**AIM OF THE TASK**
In the records below, find the line with "ring pip: (1192, 971)" and the line with "pinky tip: (1167, 1027)"; return exactly those lines and every line between them.

[Collected data]
==========
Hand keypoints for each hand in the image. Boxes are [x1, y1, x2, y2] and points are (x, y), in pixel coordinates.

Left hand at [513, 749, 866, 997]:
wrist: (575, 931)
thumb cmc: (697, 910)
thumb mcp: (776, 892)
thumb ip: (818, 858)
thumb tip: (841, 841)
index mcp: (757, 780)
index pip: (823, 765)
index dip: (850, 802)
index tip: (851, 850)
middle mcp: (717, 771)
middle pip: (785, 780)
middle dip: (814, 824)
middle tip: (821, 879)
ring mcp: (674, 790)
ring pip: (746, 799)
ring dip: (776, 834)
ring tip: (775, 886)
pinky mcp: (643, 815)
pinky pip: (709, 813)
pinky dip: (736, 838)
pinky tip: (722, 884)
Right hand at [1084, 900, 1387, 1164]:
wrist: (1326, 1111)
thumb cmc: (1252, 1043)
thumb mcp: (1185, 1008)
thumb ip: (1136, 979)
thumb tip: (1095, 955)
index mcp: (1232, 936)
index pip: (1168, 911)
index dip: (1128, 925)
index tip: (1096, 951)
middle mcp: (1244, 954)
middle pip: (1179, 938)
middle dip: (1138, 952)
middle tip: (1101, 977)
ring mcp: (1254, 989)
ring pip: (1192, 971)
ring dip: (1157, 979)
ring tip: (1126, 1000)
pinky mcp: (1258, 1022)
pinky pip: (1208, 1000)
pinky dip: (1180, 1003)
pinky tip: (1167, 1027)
==========
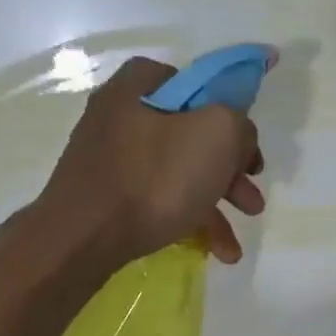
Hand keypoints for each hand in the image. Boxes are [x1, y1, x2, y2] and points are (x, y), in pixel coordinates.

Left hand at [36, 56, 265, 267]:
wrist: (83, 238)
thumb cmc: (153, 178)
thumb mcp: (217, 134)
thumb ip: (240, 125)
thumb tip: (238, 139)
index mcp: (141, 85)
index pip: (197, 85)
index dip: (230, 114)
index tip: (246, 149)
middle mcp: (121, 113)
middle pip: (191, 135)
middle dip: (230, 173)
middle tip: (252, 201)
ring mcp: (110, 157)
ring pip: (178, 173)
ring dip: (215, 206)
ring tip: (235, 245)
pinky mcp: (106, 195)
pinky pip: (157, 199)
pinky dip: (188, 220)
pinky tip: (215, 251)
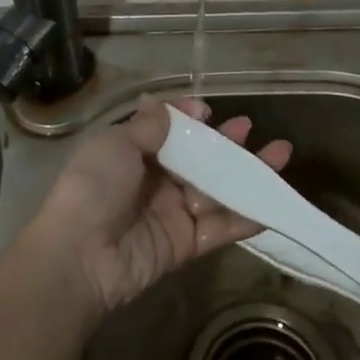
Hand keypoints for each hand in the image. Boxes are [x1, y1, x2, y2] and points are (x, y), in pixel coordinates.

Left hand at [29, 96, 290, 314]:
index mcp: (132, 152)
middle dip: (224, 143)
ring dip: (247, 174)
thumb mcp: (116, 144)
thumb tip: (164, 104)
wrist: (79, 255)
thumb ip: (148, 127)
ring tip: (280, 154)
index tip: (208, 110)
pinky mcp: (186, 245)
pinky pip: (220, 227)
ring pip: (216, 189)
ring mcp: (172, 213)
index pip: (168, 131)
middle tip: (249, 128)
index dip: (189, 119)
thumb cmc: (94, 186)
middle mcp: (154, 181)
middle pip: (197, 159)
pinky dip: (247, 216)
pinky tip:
==========
**RESPONSE**
ring pip: (1192, 971)
ring dip: (1157, 979)
ring tip: (1126, 1000)
pinky mcp: (1258, 1022)
pinky pip: (1208, 1000)
pinky dip: (1180, 1003)
pinky tip: (1167, 1027)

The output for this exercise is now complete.